Problemy spółki Crytek GmbH zaczęły się w 2014 roku w związku z niepowodzeniem biznesowym przy tworzeniu gier Free to Play. Jak się okazuje, zła sytuacja pogłębiła się do tego stopnia, że studio zdecydowało się na zamknięcie większości swoich oddziałów.
Twórcy takich gier jak Far Cry, Crysis 1-3 czy Ryse: Son of Rome pogrążeni w problemach finansowych, których efektem były zaległości z wypłacaniem pracownikom ich należności (jeden z nich, niejaki Ludviq Lindvist, zdecydował się nawet wkroczyć na ścieżkę sądową), zmuszeni są do znacznej redukcji etatów i spółek zależnych. Zlikwidowane mają zostać filie: Crytek Black Sea, Crytek Budapest, Crytek Istanbul, Crytek Seoul, a także Crytek Shanghai. Studia we Frankfurcie i Kijowie mają natomiast ulec restrukturyzacji pod kątem nowych technologii w tworzeniu gier.

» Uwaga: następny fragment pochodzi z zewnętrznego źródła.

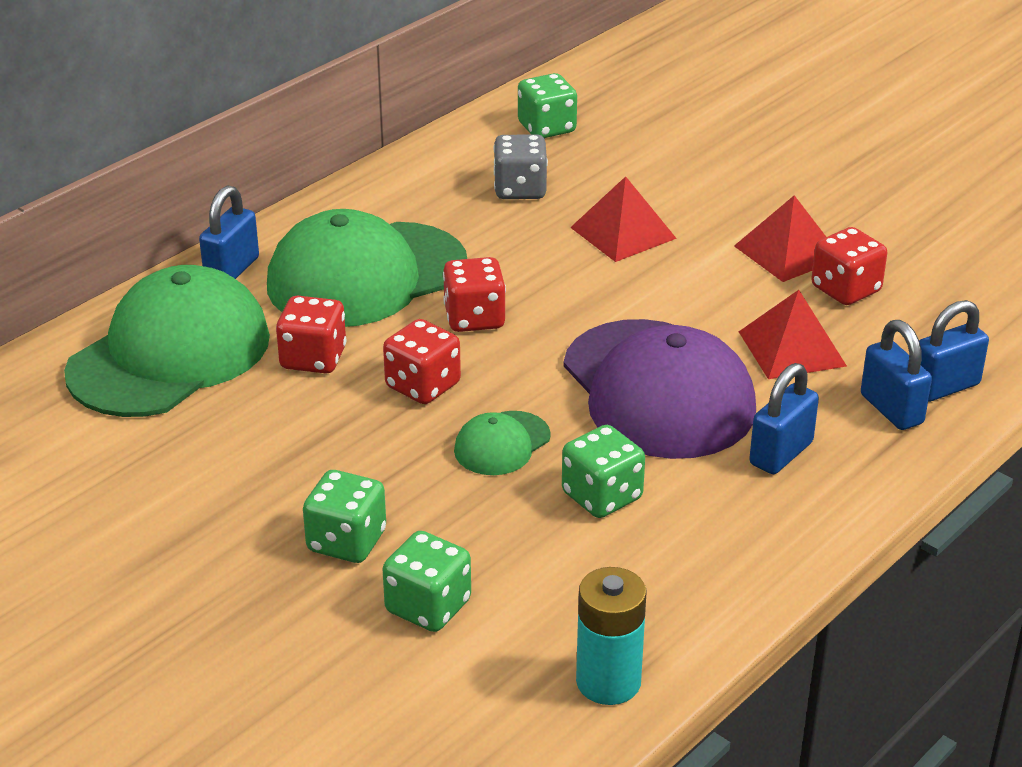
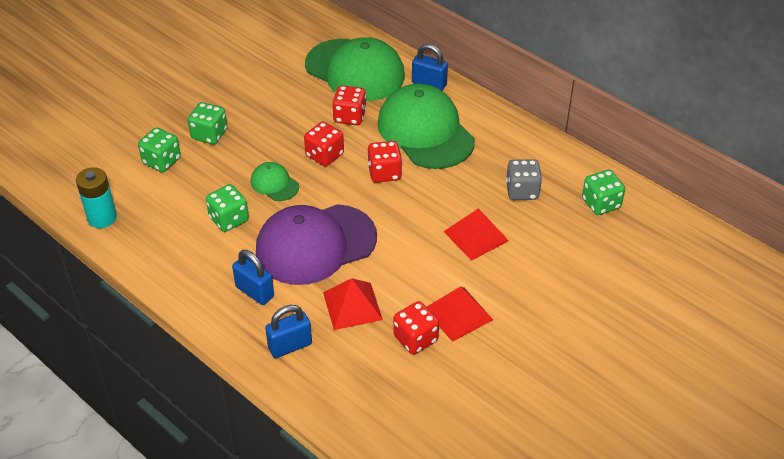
camera: 90 degrees right, 10 degrees up
(944, 387) = (310, 375): blue padlock -> none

Czy zapowiada się koniec znanego gracza na rynku gier wideo? Paradoksalnie, radykalne kroki właścicieli spółki mogą świadczyć o tym, że jest jeszcze szansa na jej uratowanie (inaczej zapewne wszczęto by stopniowo procedury likwidacyjne). Tym nie mniej w takich warunkach możemy odczuwać niepokój odnośnie terminów i jakości kolejnych premier.